Industry specific issues make healthcare organizations an easier target for ransomware attacks:
- Connection with lots of third-party vendors
- Exposure through patient data practices
- High number of connected medical devices
- Outdated systems or software that can`t always be patched in time
Like many other organizations that work on a strict budget, healthcare institutions need to do a lot with little resources. That means small IT teams have to configure, maintain and protect an extremely large and complex digital system.

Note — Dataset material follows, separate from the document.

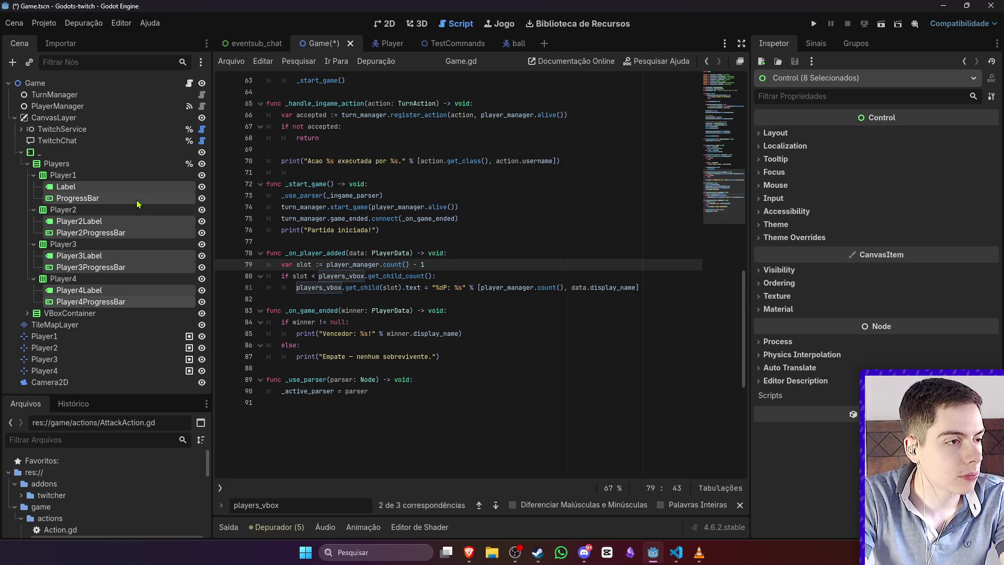
Step: Rename Player2Label and Player2ProgressBar to Label and ProgressBar
double_click(113, 198)
click(87, 232)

That doesn`t mean healthcare databases can`t be protected against ransomware. Heimdal`s MXDR platform helps automatize processes and reduces alert fatigue, while keeping systems and data safe. This Managed Extended Detection & Response (MXDR) solution offers top, round-the-clock services for:
- patch and assets management,
- ransomware encryption protection
- DNS security for endpoint and networks,
- threat hunting,
- privileged access management,
- email security, etc.
Dos and Don’ts in Case of a Ransomware Attack
For hackers, ransomware is business. Encrypting or blocking access to data is their way of making money. If companies agree to pay the ransom to avoid data leakage or recover their data, hackers will keep launching ransomware attacks.
So, the five hospitals and shared service provider`s decision not to pay the money is the right thing to do.
Data breaches and all sorts of cyberattacks cannot be completely prevented. All systems have vulnerabilities and there is no bulletproof software.
However, healthcare organizations and any other companies that work with large customer databases should take several prevention measures:
- use network segmentation,
- enforce strong password security policies,
- educate employees to recognize phishing emails,
- use end-to-end encryption,
- apply the principle of least privilege,
- enforce a zero-trust policy across the organization,
- use DNS filtering,
- create back-ups on different servers to prevent data loss.